I don’t understand how the press on Google’s recently launched “Me on the Web” tool classifies this feature as a reputation management tool. “Me on the Web” is basically an FAQ, a repackaging of pre-existing information and tools that Google hosts in it’s Account Help section and links to from users’ account dashboard. Regardless, this repackaging is an affirmation that searchers are increasingly interested in and concerned about the information associated with their names and email addresses. Searchers care about what others see connected to their names in search results, and they want to know how to manage it.
Here’s Google’s official stance:
We run into a lot of people who think that Google runs the web and controls all the sites on it, but that’s really not the case. The sites in Google’s search results are controlled by those sites’ webmasters.
Essentially Google is saying, “We don’t own this stuff, we just distribute it. Don’t blame us.” But searchers do. Hence the need for “Me on the Web.”
So what can the average human being do to manage their online reputation viewed through Google’s search results? Not much really, unless the content in question is confidential personal information. Google recommends:
- Set up a Google profile: The best way to be sure Google sees the good side of you is to feed it the information directly.
Be knowledgeable: Google yourself and/or set up alerts. Googling yourself is hardly new, and Google Alerts have been around for years. But Google does add a nice twist to the equation here by offering a link to “Set up search alerts for your data” that pops up a prepopulated box with your name and email address to get you started.
- Remove unwanted content from the site: Searchers who find skeletons in their search results are encouraged to remove the content themselves if it’s on a site or profile they own, or to contact the owner to request that they remove the content. If it’s a news source, you’re out of luck. If the content is from someone who is intentionally trying to smear you, you’re out of luck. If the site owner doesn’t want to or doesn’t exist anymore, you’re out of luck.
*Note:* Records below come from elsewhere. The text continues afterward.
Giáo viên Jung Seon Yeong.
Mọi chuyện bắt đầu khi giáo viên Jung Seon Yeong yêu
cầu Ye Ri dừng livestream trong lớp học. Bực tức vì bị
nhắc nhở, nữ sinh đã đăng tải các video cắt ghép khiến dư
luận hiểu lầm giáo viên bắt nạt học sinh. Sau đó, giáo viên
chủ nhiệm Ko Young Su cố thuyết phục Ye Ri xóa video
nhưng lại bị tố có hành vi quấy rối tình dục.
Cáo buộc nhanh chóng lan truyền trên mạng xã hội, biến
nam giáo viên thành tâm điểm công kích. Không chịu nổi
- Request removal from search results: If you own the content, you can request that Google remove it from their search results. This option only works for site owners and under urgent circumstances. Google’s definition of urgent, by the way, doesn’t include your embarrassment at being photographed with a lampshade on your head at that party last weekend.
- Post positive content: Push negative content lower in the search results by blogging, creating positive profiles on social sites like Twitter and Facebook, getting positive press, etc.
Violations of privacy involving personal confidential information like social security numbers, financial account numbers, images of your signature and instances of names fraudulently associated with pornography do receive special treatment, however.
If you find a page in Google search results that lists personal information such as your social security or credit card number, let us know using the links below. Google will contact the site’s hosting company to request that the page be taken down from the web. We’ll also take steps to remove the information from our search results.
It seems to me that Google’s “Me on the Web” is primarily a CYA tactic to stir up a little good press and deflect searcher frustration, not an actual concern about reputation management. It does little for the common concerns of everyday searchers, and leaves them with few options to combat minor but embarrassing reputation issues.
I can’t say I really blame Google for the stance its taking, though. There’s no sane way to mediate the world’s online tantrums to identify what is embarrassing “truth” worth returning in search results and what is just harmful maliciousness that doesn’t deserve to be seen.